| Stated problem |
Rewrite everything from the line containing "kingdom: Animalia" down to the line containing "scientific name: Ardea alba", replacing "scientific name" with "binomial name" and keeping all else the same. Give back only those lines.

| Given records |
^^^^
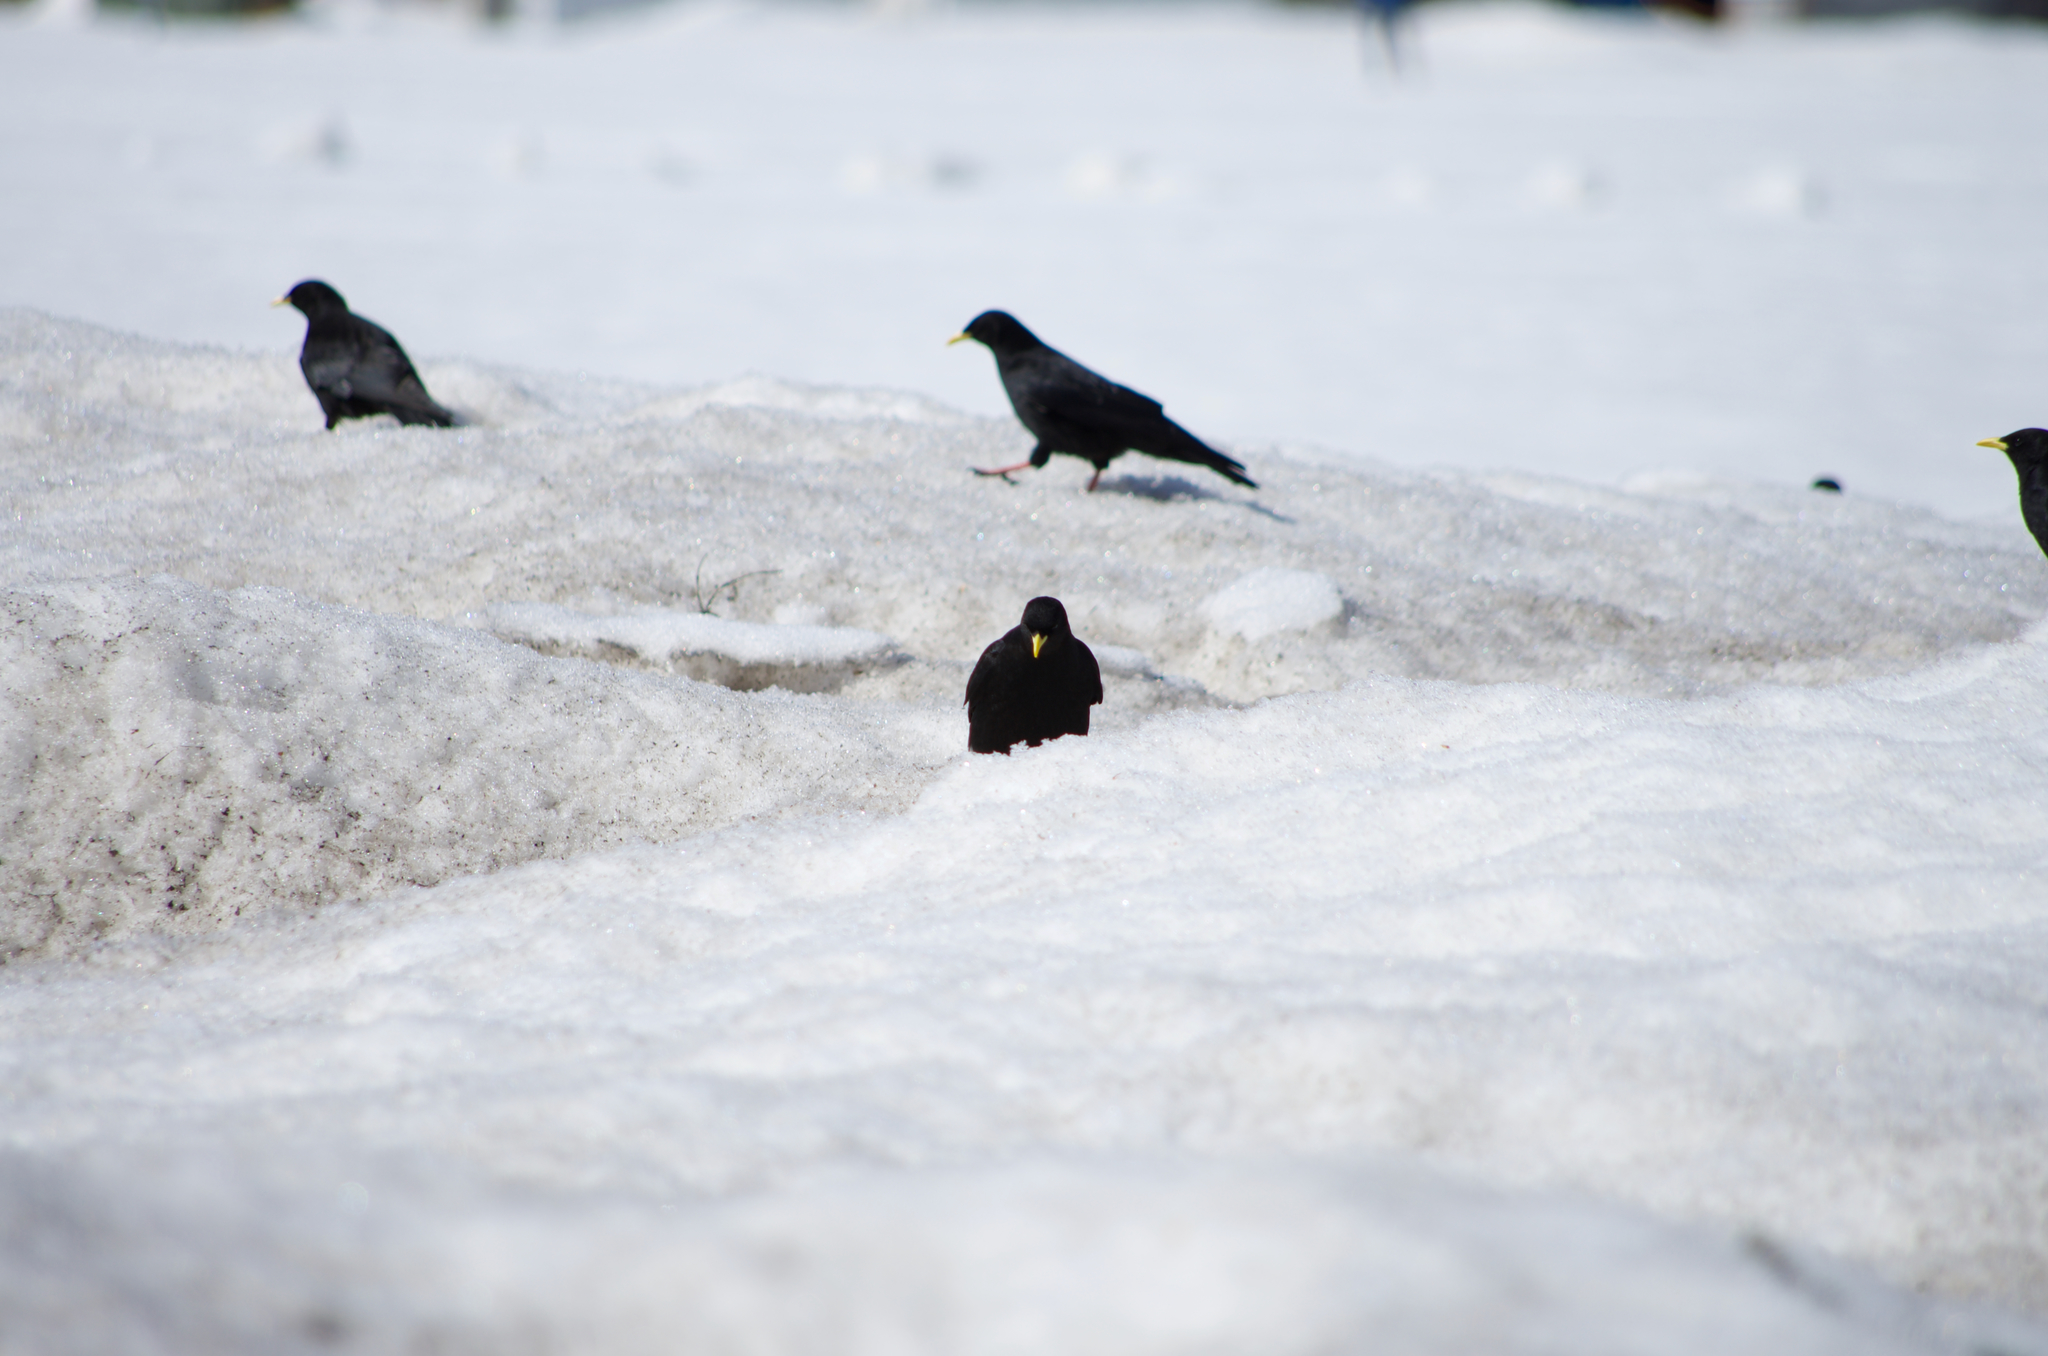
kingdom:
^^^^
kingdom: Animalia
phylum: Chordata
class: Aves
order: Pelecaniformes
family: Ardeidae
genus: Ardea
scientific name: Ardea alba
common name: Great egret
^^^^
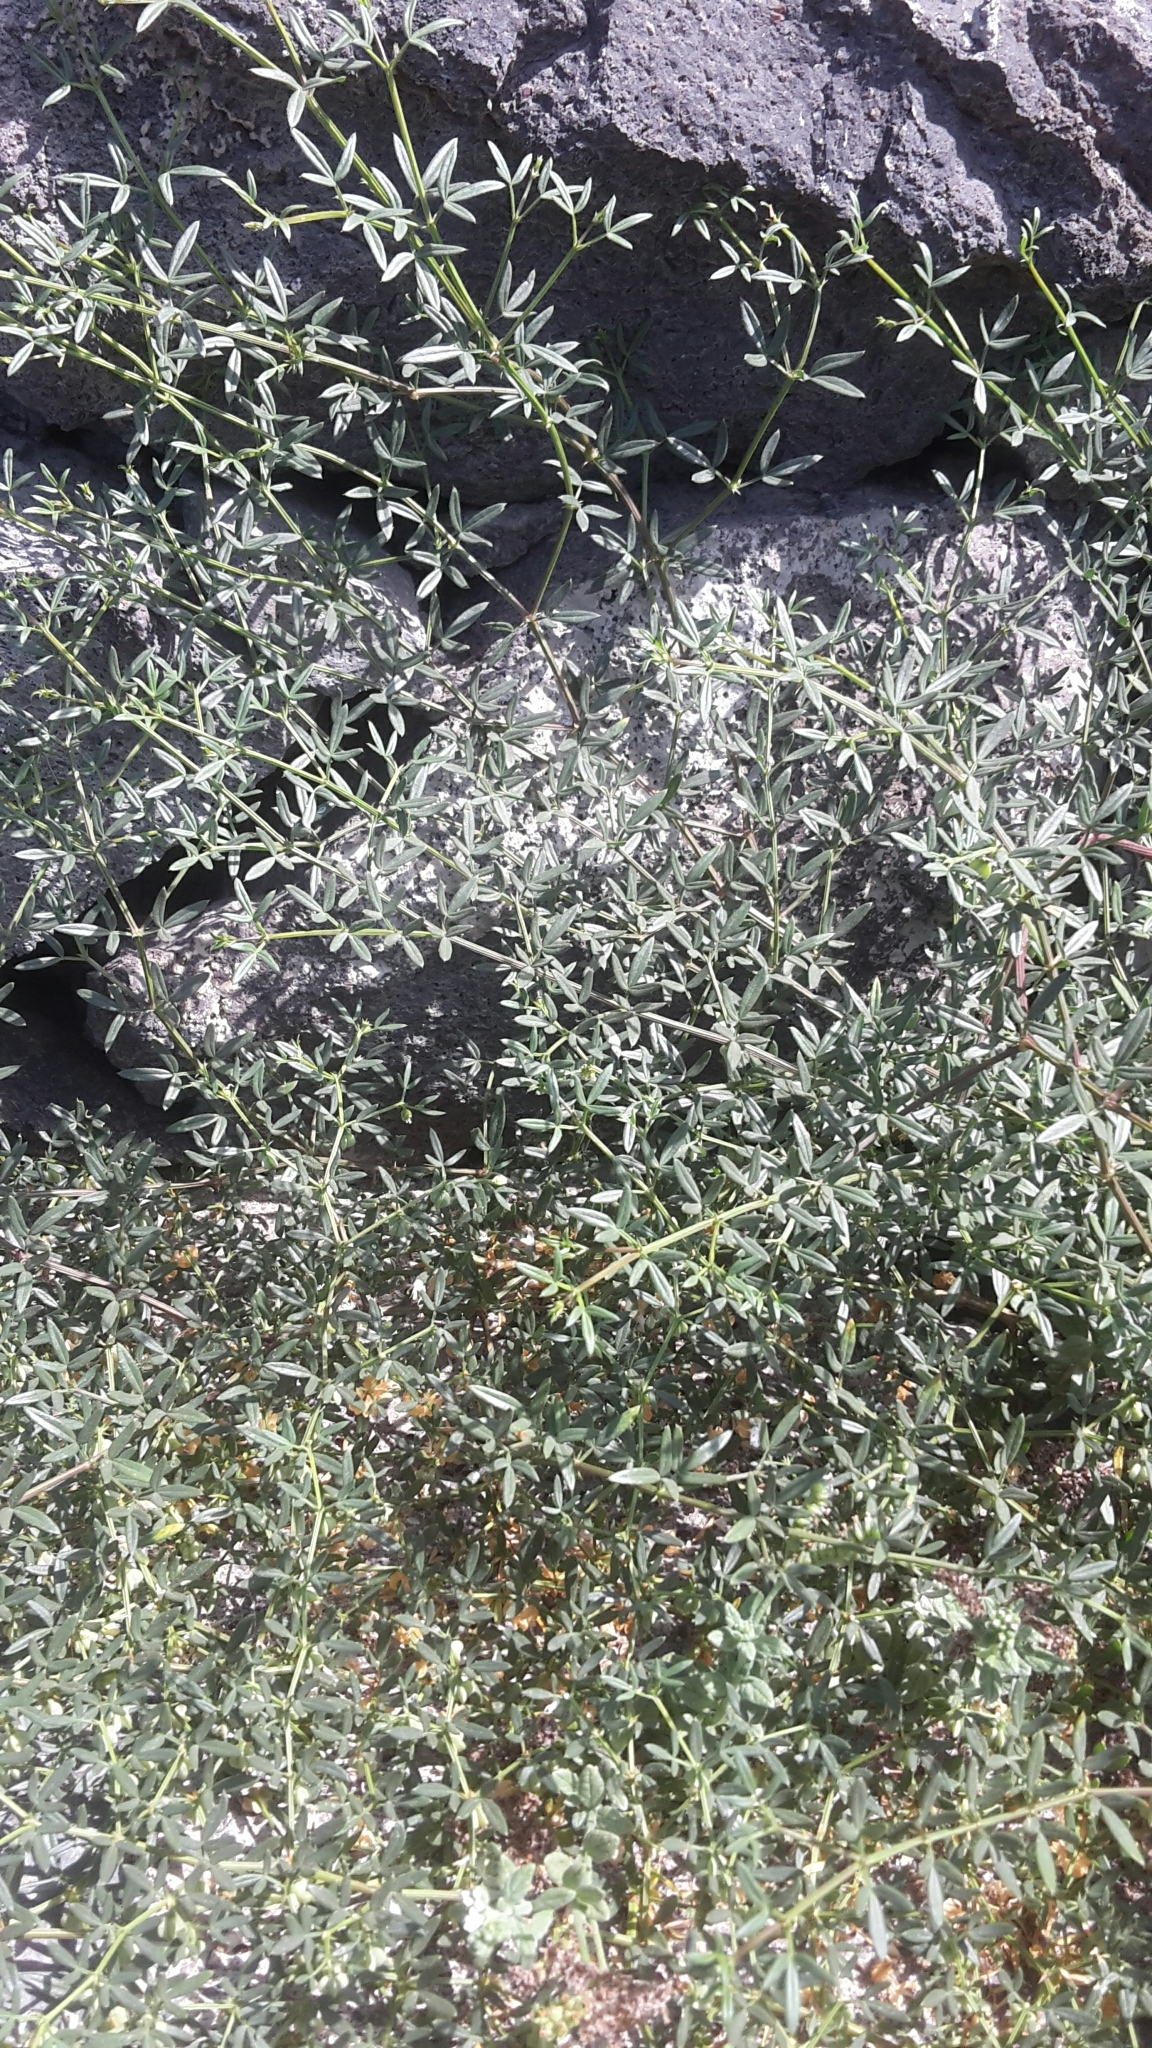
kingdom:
^^^^
| Result below |
kingdom: Animalia
phylum: Chordata
class: Aves
order: Pelecaniformes
family: Ardeidae
genus: Ardea
binomial name: Ardea alba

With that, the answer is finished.